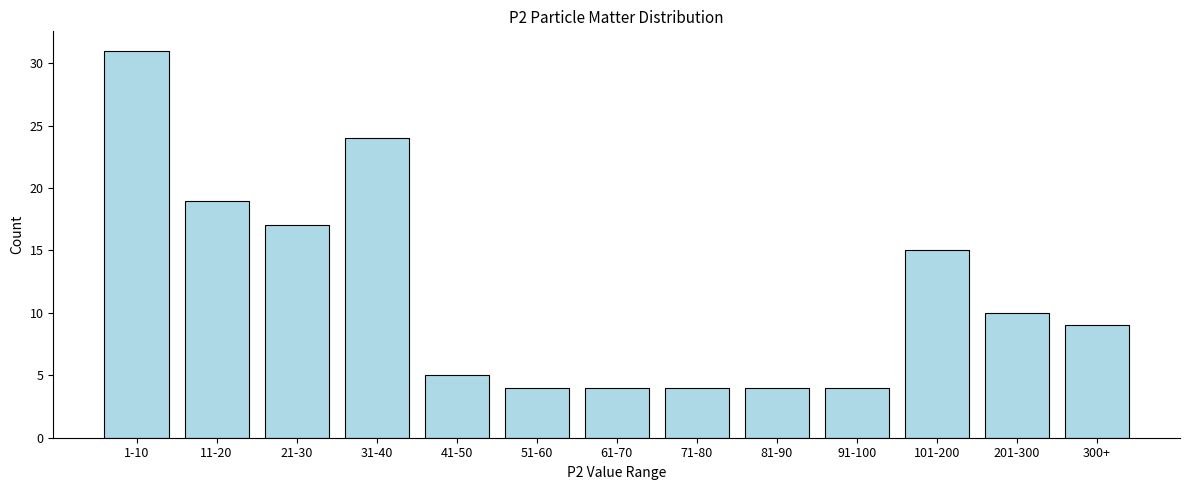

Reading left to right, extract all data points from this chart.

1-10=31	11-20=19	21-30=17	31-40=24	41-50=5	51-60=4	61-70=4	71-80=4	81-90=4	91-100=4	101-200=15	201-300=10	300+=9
* * *
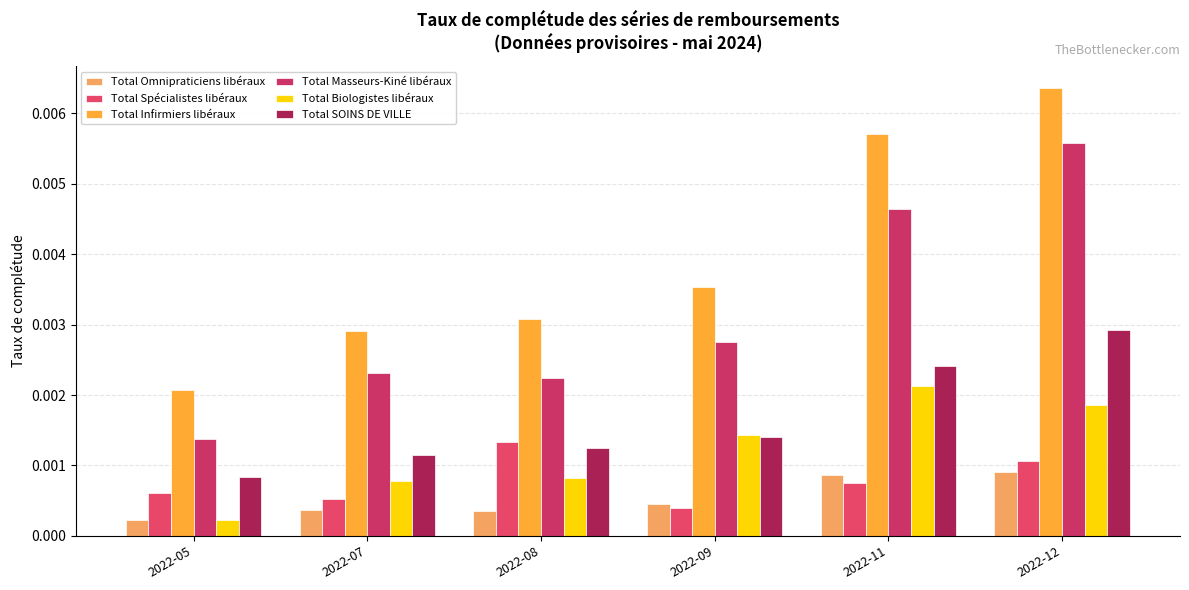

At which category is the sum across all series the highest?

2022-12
==
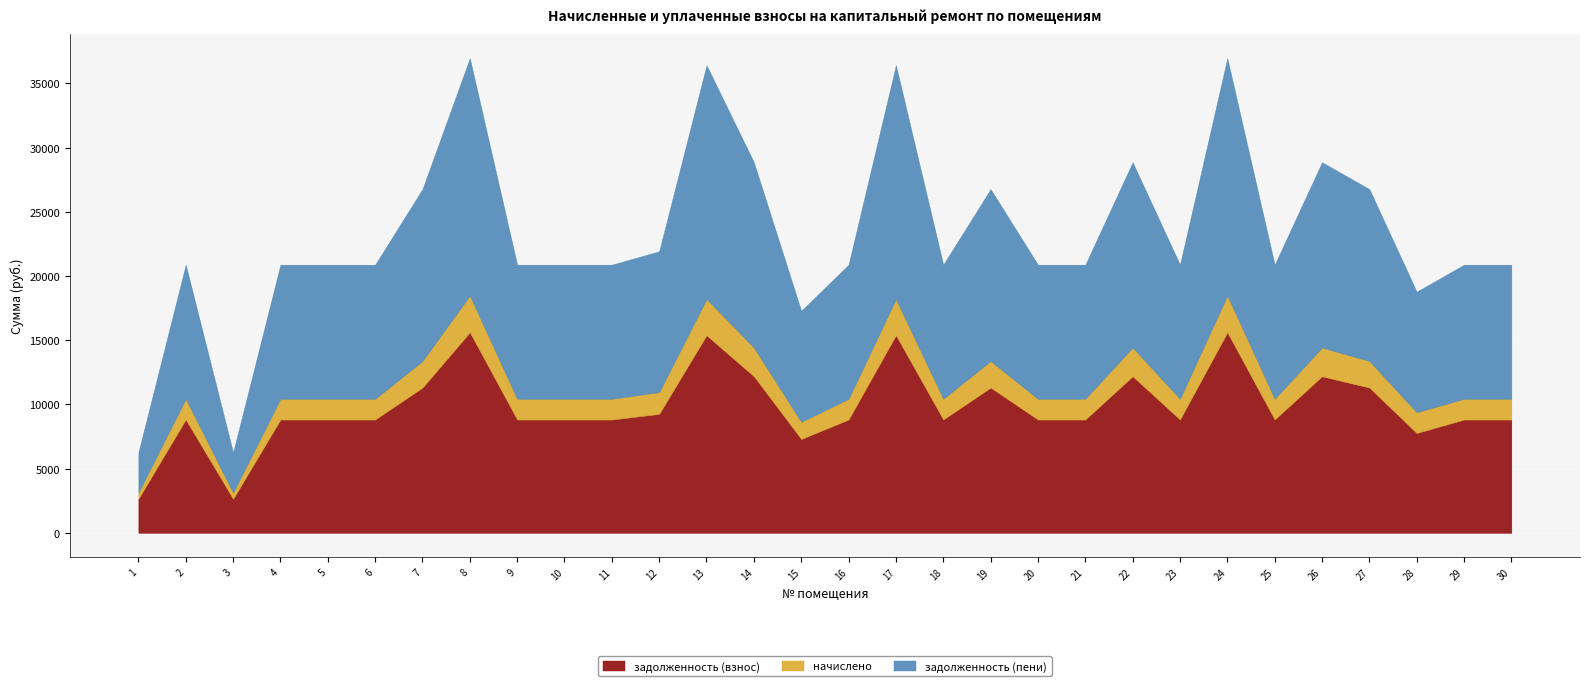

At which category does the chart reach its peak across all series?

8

* **Exercise description**
Pull out each line of the records that contains the word "across", matching its case exactly.

* **Answer**
At which category is the sum across all series the highest?
At which category does the chart reach its peak across all series?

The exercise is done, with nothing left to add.